Cette mutation essentielle peut et doit être prise en charge par le tryptique de ces métiers "données", dont seule la synergie et le développement conjoint permettront aux citoyens, aux collectivités, aux acteurs économiques et aux états, d'accompagner intelligemment et sereinement la transition numérique dans laquelle ils se trouvent irrévocablement engagés.

Illustration.

Diapositive65

Autour de ces trois piliers – "attention au réseau", "identité/présence numérique" et "éthique des NTAD" – et en convergence avec les horizons de l'architecture de l'information et l'analyse des Big Data, voilà pourquoi je crois énormément dans ce qui n'est certes aujourd'hui qu'une petite goutte d'eau, qu'un premier pied dans l'engrenage, mais qui me semble essentiel – cette licence pro donc – un VRAI métier dont la réduction à des missions de stagiaires animant (mal) des pages Facebook (moches) tout en modérant (à la truelle) des commentaires (insultants) me hérisse de plus en plus le poil que j'ai par ailleurs d'habitude assez soyeux.

Moralité.

Si tu veux des VRAIS community managers, alors propose nous (vite) des contrats d'apprentissage. Ah oui, parce qu'accessoirement, paraît que c'est la crise et qu'on a besoin de thunes. Grave.

3 commentaires pour “Community Managers Will Never Die.

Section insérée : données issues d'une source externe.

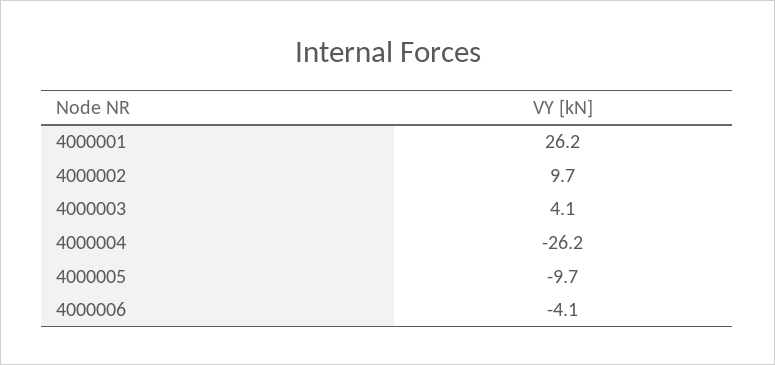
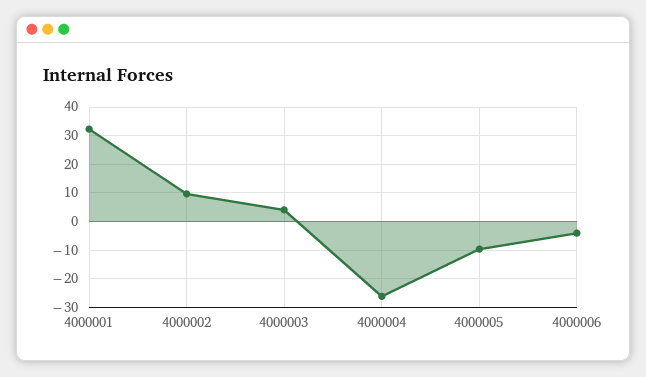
  {
-   "4000001": 26.2,
+   "4000001": 32.5,
    "4000002": 9.7,
    "4000003": 4.1,
    "4000004": -26.2,
    "4000005": -9.7,
    "4000006": -4.1
  }

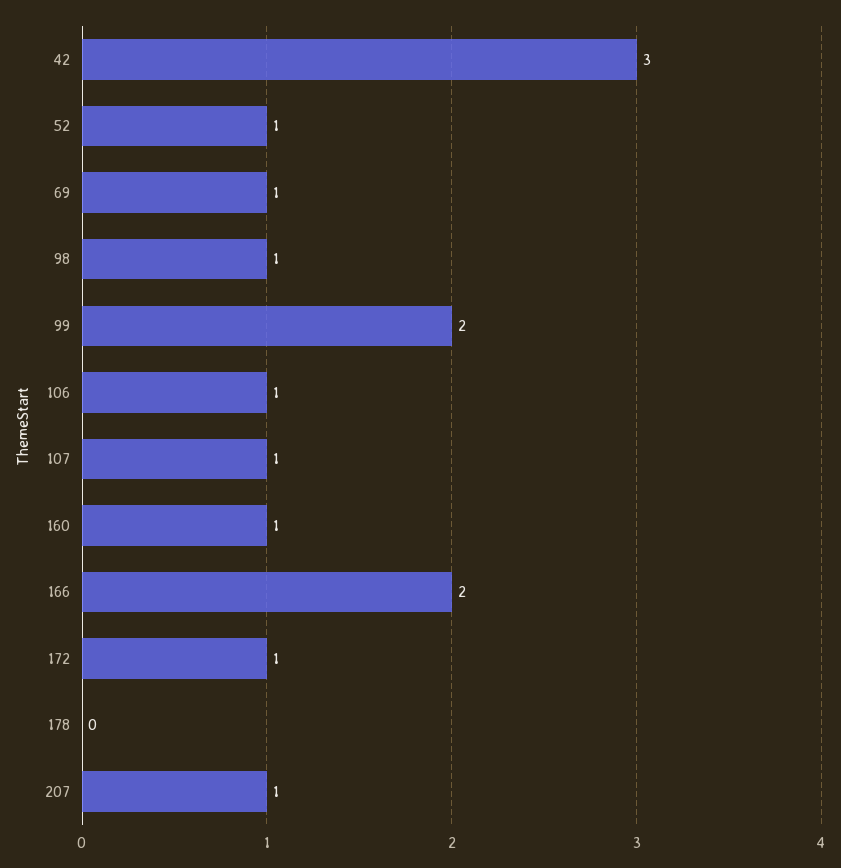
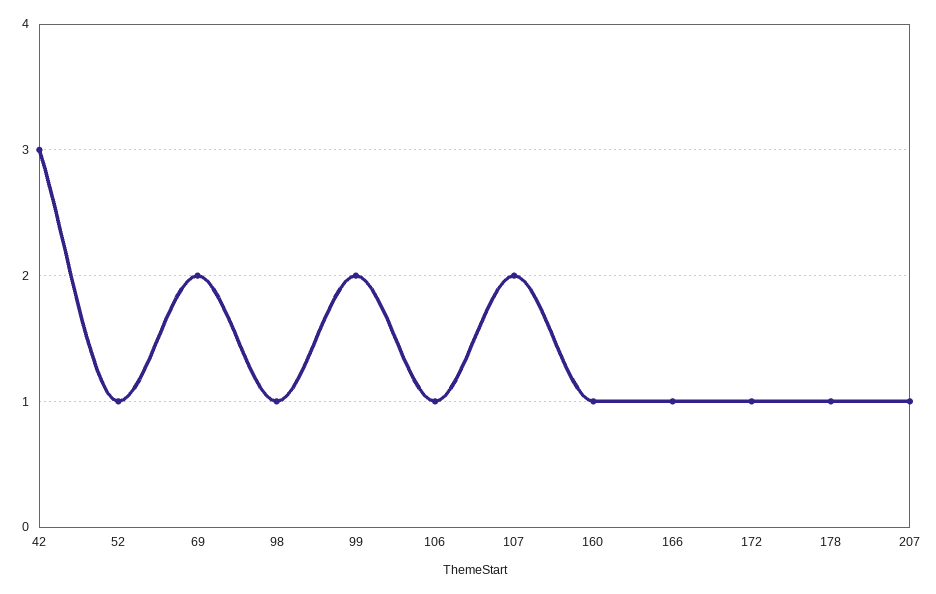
  {
    "42": 3,
    "52": 1,
-   "69": 1,
+   "69": 2,
    "98": 1,
    "99": 2,
    "106": 1,
-   "107": 1,
+   "107": 2,
    "160": 1,
-   "166": 2,
+   "166": 1,
    "172": 1,
-   "178": 0,
+   "178": 1,
    "207": 1
  }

  1. En fait il commence à y avoir pas mal de Master de type « Big Data » mais ils ont des appellations différentes. Il n’y a pas de traduction satisfaisante.
    Grandes masses de données
    Analyse de données complexes
    Extraction de connaissances à partir de données (avec le LINA)
    Les écoles d’ingénieur sont sur le créneau
    Parfois ce sont aussi des formations issues du domaine des statistiques

  2. Je vous souhaite beaucoup de réussite pour cette rentrée qui vous attend et pour cette belle entreprise.
    Si, en plus de produire des documents vantant les bienfaits de votre formation, vous éditiez un fascicule qui permettrait de faire entendre à des dirigeants obtus qu’il est inapproprié de confier la défense de l’identité de leur marque aux sus-cités stagiaires (ou pire), ça permettrait de préparer le terrain au sein des entreprises pour accueillir les gens visiblement de qualités que vous vous apprêtez à lâcher sur le marché.
    Parce qu’aujourd’hui (et j’en sais quelque chose) le message est encore très loin d’être passé. Le p’tit neveu qui s’y «connait très très bien pour facebook et twitter» suffit souvent…
    Bonne chance de votre coté, je continue à creuser mon tunnel à la p’tite cuillère de mon coté. Rendez-vous au milieu ! u.u;

  3. Salut Olivier,
    Bravo et bon vent pour ce nouveau diplôme ! Une brique de plus dans la rénovation des formations en sc de l’info. A quand des ischools ?
    100% d’accord sur l’éthique, valable aussi pour les architectes de l’info qui ne sont pas là que pour optimiser la captation de l’attention à des fins mercantiles, mais bien pour construire un nouveau contrat de lecture/écriture.